Not a single blue decoration was in sight. No one exchanged baby advice or played games that involved sniffing melted chocolate in diapers.
Instead, the baby shower for Esteban Guzman of San Leandro, Calif., involved a lot of beer, barbecued meat and a highly anticipated game between the Oakland Raiders and the San Francisco 49ers.
"It was just a bunch of guys who have no idea about babies but wanted to help their buddy out," says Guzman, 34, recalling the "kegs for diapers" party he had last October, when his girlfriend, Noemi, was pregnant with their now 8-month-old son, Dante. "And if they did have advice, I probably wouldn't have taken it since they're a bunch of knuckleheads."
Modern fathers are more involved than ever in prenatal care and their babies' first years, but they like to celebrate the milestone their way.
Good grub. Alcohol. Bad jokes.
Most daddy showers, or diaper parties as they are called because guests bring diapers in lieu of gifts, lack the frills of traditional baby showers. But experts say the purpose is the same: to support the parent-to-be as he transitions into this new life passage.
Luckily for Guzman, it's football season, so he sent out an email to his buddies. Come over Sunday afternoon, it said. I'm buying a keg and firing up the grill.
Ed, Esteban's older brother, a father of two, arrived with six boxes of diapers. He knew from coed baby showers he'd attended with his wife that this affair would not involve dreaded games or favors. There would be no wrapping paper to throw away. No gift registry to follow.
"Guys don't do those kinds of things," says Ed, 40. "It was more of a handshake and congratulations and, 'OK, where's the food?' "
Also missing were the war stories, Ed says. "No one talked about how difficult it is to breast-feed or how you don't get any sleep when you have a baby.
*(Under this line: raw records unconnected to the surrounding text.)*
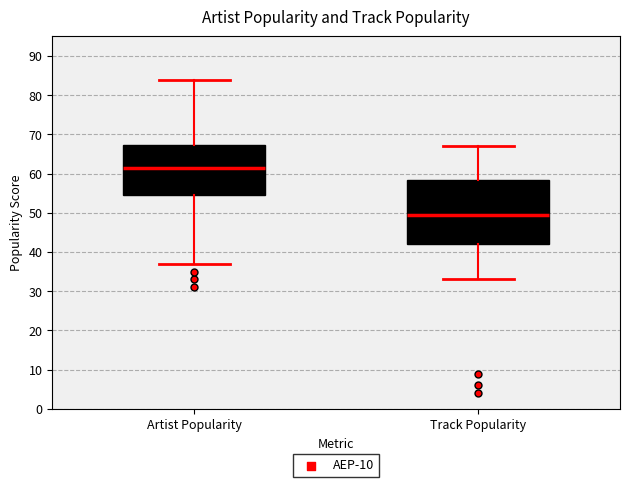

Where does the upper whisker of the box for Track Popularity end on the y-axis? The values are not printed on the chart, so give them approximately, as read against the axis.

67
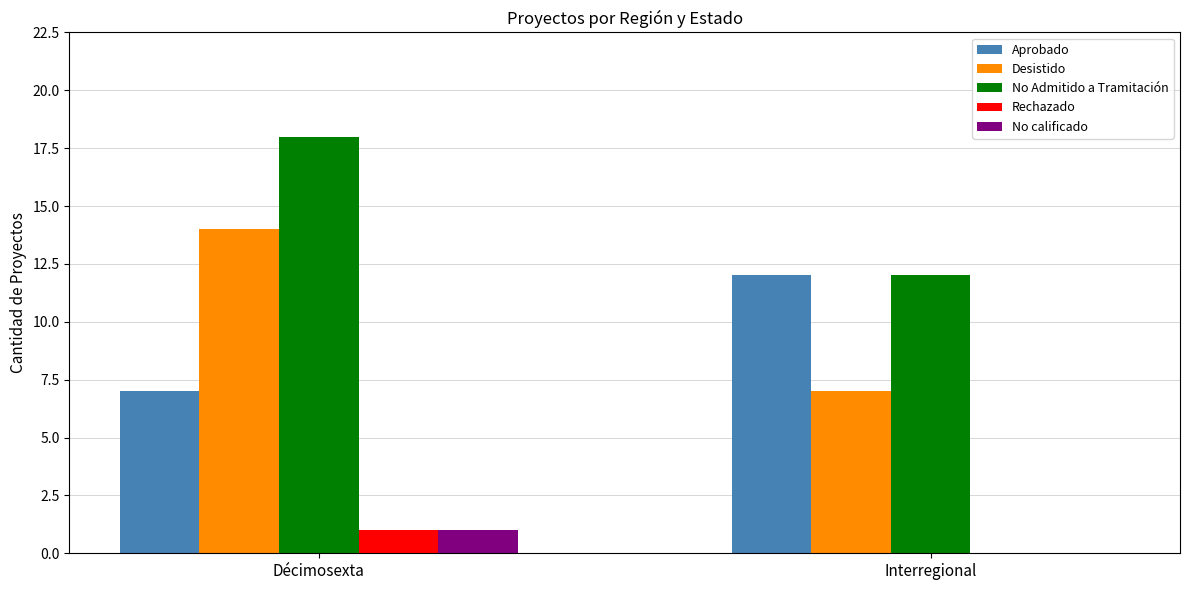

Does the chart contain stacked bars?

No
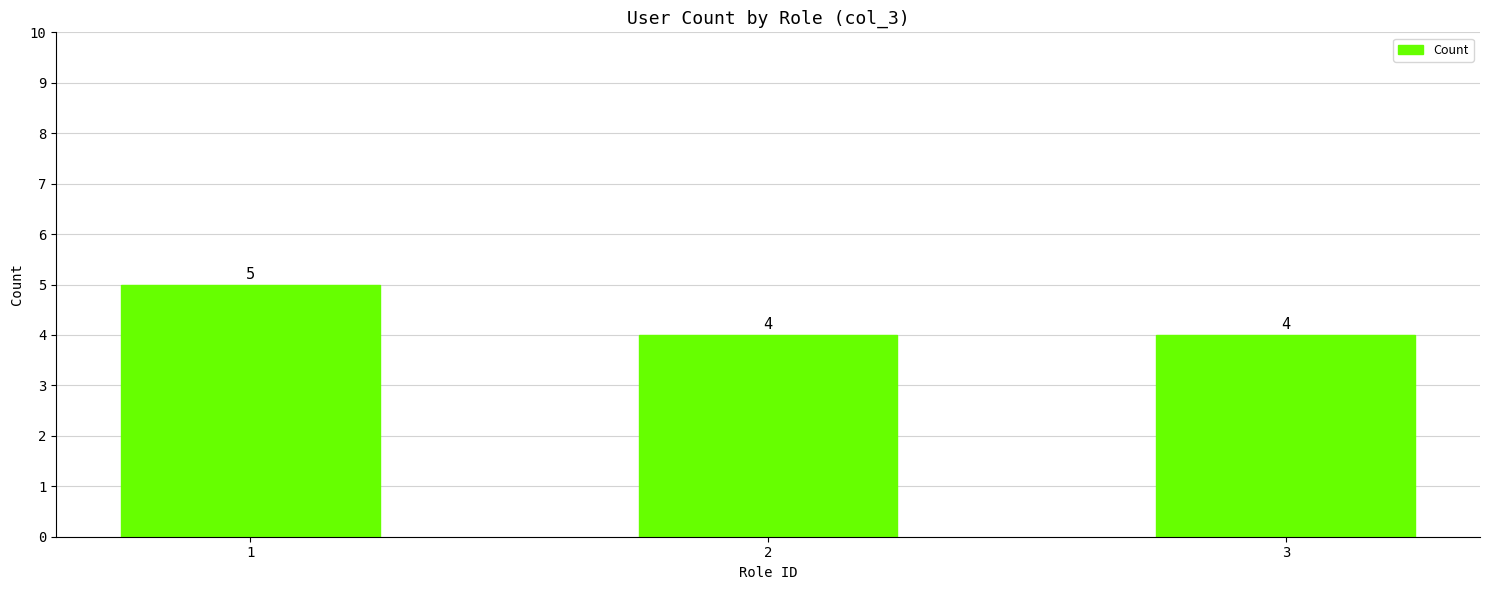

Reading left to right, transcribe all the data shown in this chart.

1=5	2=4	3=4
It was more of a celebration."
Another guest, Joe Fernandez, a bachelor who made his first trip to Babies R Us for the occasion, says the diaper party was a way to help Esteban close one chapter in his life and begin another.
"Time becomes much more precious when somebody becomes a father and you don't see them as often, so you want to send them off properly," says Fernandez, 35, of Walnut Creek, Calif.
Men are much more involved in the baby world than they were even a generation ago, so cultivating networks with like-minded guys is just as crucial as it is for Mom, says Judy Levit, an Oakland, Calif., marriage and family therapist.
"They don't talk about their feelings, but they know why they're there," Levit says of diaper parties. "If they're going to be up all night with the baby and changing diapers, they need guys they can talk to. If they're going to be supporting their wives, they need support."
As much as the diaper party is dad's last hurrah with the boys, it's important to keep it casual, says Athena Serapio, a San Bruno, Calif., event planner.
"I think men ... wouldn't want too much fuss and fluff," says Serapio. "No favors, no decor and possibly no baby games at all."
You can play around with themes such as poker or football, but remember, no gifts - just diapers.
Guzman's friends were so generous that he and Noemi didn't have to purchase a single diaper until just last month.
"It was very touching for me to see them come together like that," he says. "They even brought different sizes. That was what I was most shocked by."